★ ワインとウィスキー
25
玄関を開け客である亜紀を招き入れれば亜紀は上品にヒールを脱ぎ俺が上がるのを待った。
時がゆったりと流れるような感じがするのは俺だけじゃないようで亜紀は久しぶりに実家に帰ってきたような顔をし深呼吸をしている。
そして何も言わずリビングダイニングへ向かっていく。
俺はキャリーバッグを引いたままその後を追う。
まるで立場が逆のようだ。
「わ、おいしそう。……レトルト?」
ダイニングのテーブルに並ぶ皿の数々を見た亜紀はからかうようにそれを言い、俺はテーブルの傍らにキャリーバッグを置いてから肩を竦めた。
好きなように解釈しろよ、というそれに亜紀はクスクス笑いながら窓際の椅子を引き腰を下ろす。
俺はリビングにある棚に向かい中からワイングラスとウィスキーと、下段のワインセラーになっている場所から赤ワインを一本抱えて戻る。
「ビールはたらふく飲んできたんだろ?」
俺の抱えてきたものを見て、わー、と小さく声を上げ手を叩く亜紀に言えば彼女は頷きテーブルにそれを置いてから、コルク抜きに手を伸ばした。
瓶を守るように巻き付いているアルミを剥がしコルクを抜いてそれを亜紀に渡す。
亜紀がその香りを嗅いでいる間にグラスにことこととワインを注ぐ。
それからようやく俺は椅子に座り、向かい合った亜紀と笑みを交わした。
乾杯。
小さくグラスの当たる音が響きごくりと一口飲めばふわりと葡萄の熟成した香りが抜ける。
亜紀はと言えば一気にグラスを空け、舌なめずりをしてからグラスをテーブルに置き、俺はそれにまた注いでやる。
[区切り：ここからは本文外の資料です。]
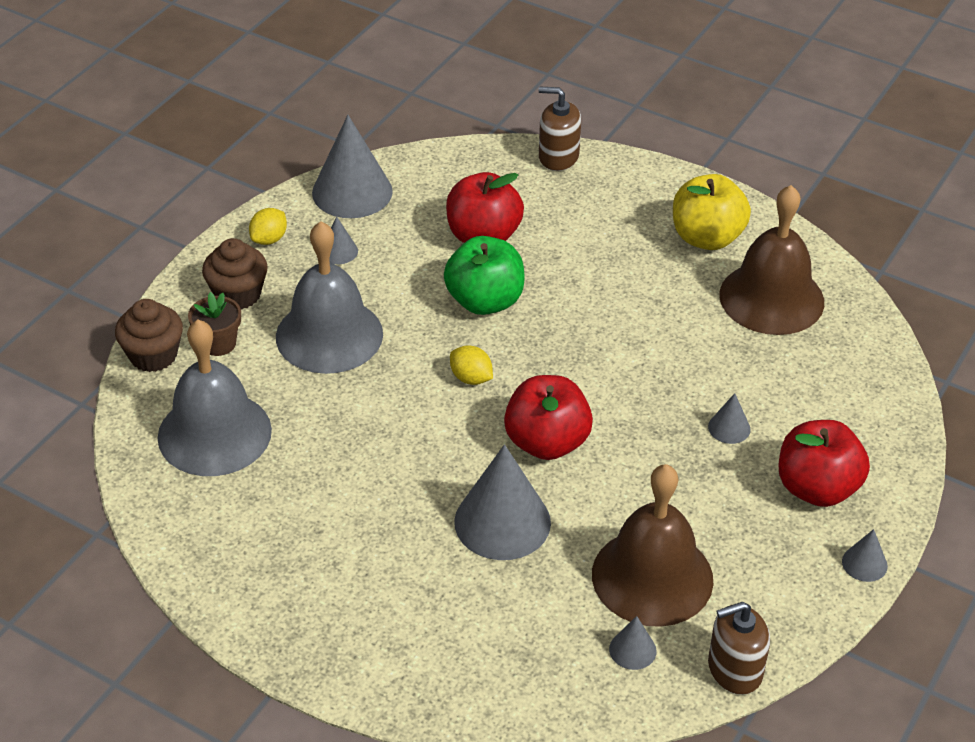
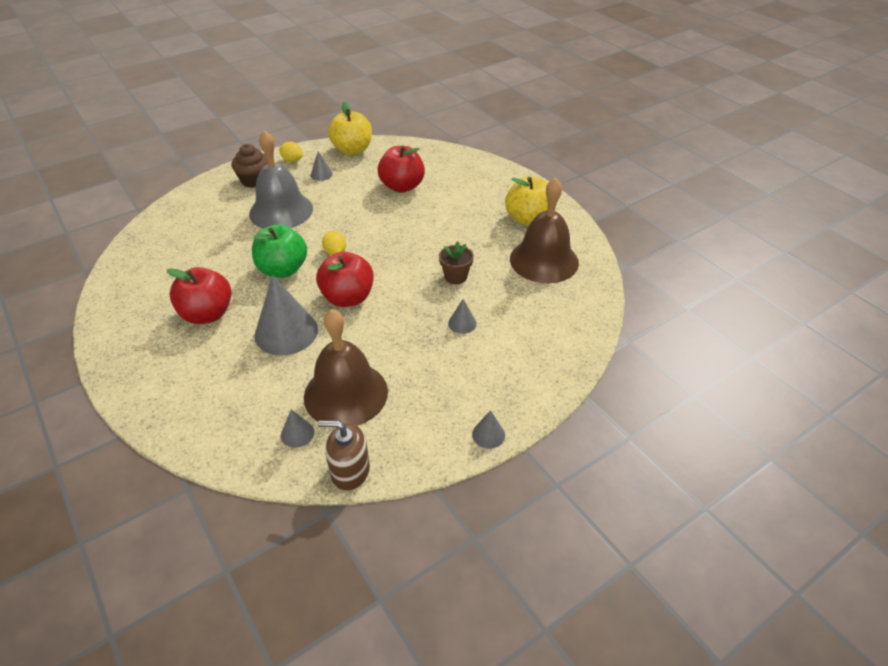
camera: 25 degrees right, 0 degrees up
brown cupcake [115,299,183,372] -> none
grey bell [158,319,272,476] -> none
brown flower pot [188,292,241,356] -> brown flower pot moved to [439,241,474,284]
yellow lemon [249,208,287,245] -> yellow lemon turned 60 degrees clockwise [279,142,303,162]
grey cone [312,115,393,218] -> yellow apple [328,101,372,155]
green apple [444,236,525,315] -> green apple moved to [252,224,307,278]
brown soap dispenser [539,87,581,171] -> none
red apple [779,420,870,507] -> red apple moved to [167,267,231,324]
何度かそうやってワインを二人、無言のまま飲み続け一瓶空ける頃、ようやく亜紀が口を開く。
「ね、窓開けていい?」
もちろん、と答えテーブルの脇にあるエアコンのリモコンで薄く掛けていた暖房を切れば亜紀は立ち上がり背後の窓を全開にした。
さっきと同じ秋風が部屋に入り込み、ワインで火照った体をやんわりと冷やしてくれる。
亜紀はしばらく窓の外を眺めた後、テーブルに戻り、ウィスキーの瓶の蓋を開け、ワイングラスへ半分ほど注いだ。
それから俺に瓶を向けてくる。
それに応えるため、俺もグラスに残っていた最後のワインを体に流し込み、同じ分だけウィスキーが入るのを見ていた。
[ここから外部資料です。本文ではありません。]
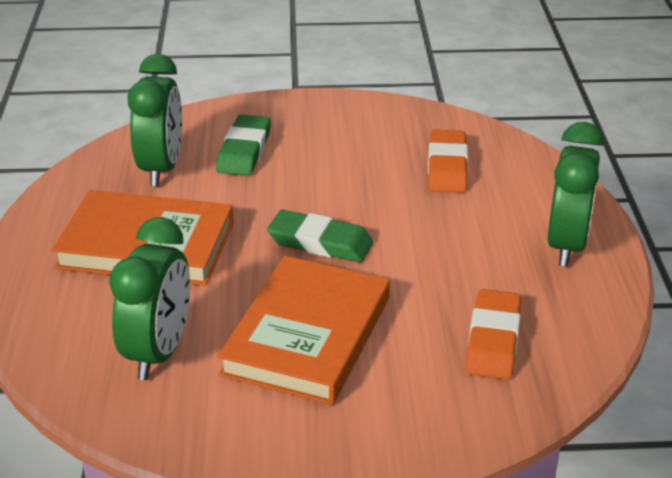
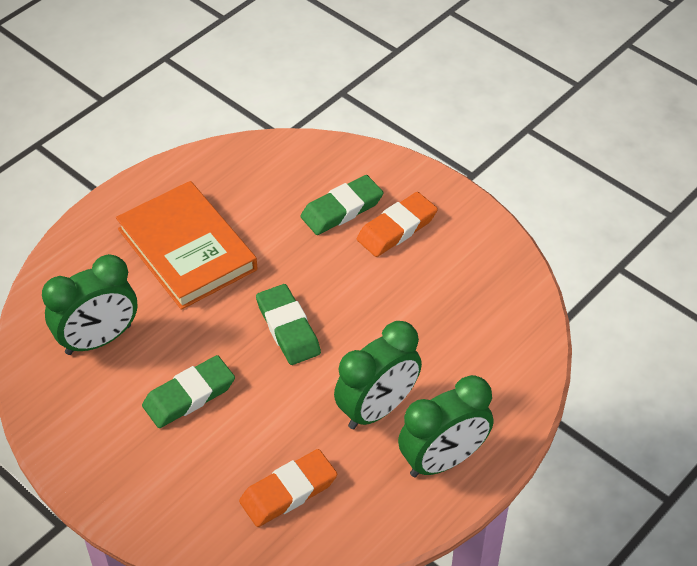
camera: 45 degrees right, 15 degrees up
green clock [128,54,182,186] -> green clock moved to [334,321,422,429]
orange book [217,256,390,405] -> green eraser [142,355,235,428]
orange eraser [428,130,468,192] -> orange eraser moved to [357,192,438,257]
亜紀は瓶をテーブルに置き蓋をせずにつまみのひとつとして用意したピクルスに手を伸ばし、口へ手づかみで放り投げた。
そのまま咀嚼をしながら長く爪まで整えられた指先から滴り落ちるピクルスの漬け汁を見ながらぽつりとつぶやく。
「今頃、だったね。【猫】ちゃん」
グラスに入った液体を一気に飲むのは今度は俺の方だった。
ワインと違いグウッと焼け付くような感覚に眉を寄せながらグラスをテーブルに戻せば亜紀は何も言わず同じ分だけウィスキーを俺のグラスに注ぐ。
「ああ、そうだな」
トクトクと金茶の液体が注がれるのを見ながら返事を返す。
それは催眠術のように当時の記憶を頭に蘇らせてくれた。
たった一年前の事なのに、普段があまりにもゆったりとしていて、その記憶は濁ってしまう。
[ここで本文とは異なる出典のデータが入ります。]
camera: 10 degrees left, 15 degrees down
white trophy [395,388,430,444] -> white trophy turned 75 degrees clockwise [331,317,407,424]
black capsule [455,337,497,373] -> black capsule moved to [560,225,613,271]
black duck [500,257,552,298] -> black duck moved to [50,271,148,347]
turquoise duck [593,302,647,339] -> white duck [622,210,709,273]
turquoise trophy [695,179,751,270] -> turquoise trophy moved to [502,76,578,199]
一年前、外でたらふく呑んだ俺と亜紀の前に、美緒は……全裸で突然現れた。
身体を覆っていた茶色く変色した薄い毛布は俺にぶつかった衝撃で宙を舞い、地面にはらりと落ちた。
その時の衝撃を俺も亜紀も忘れていない。
美緒の身体は、首から下はどす黒い色に変わっていた。
その上に赤紫色の真新しい痣や少し時間が経った痣がまるで花が咲いたようにつけられていた。
そして細すぎる太ももに流れ落ちているのは俺も亜紀も見た事のある、白濁した液体、だった。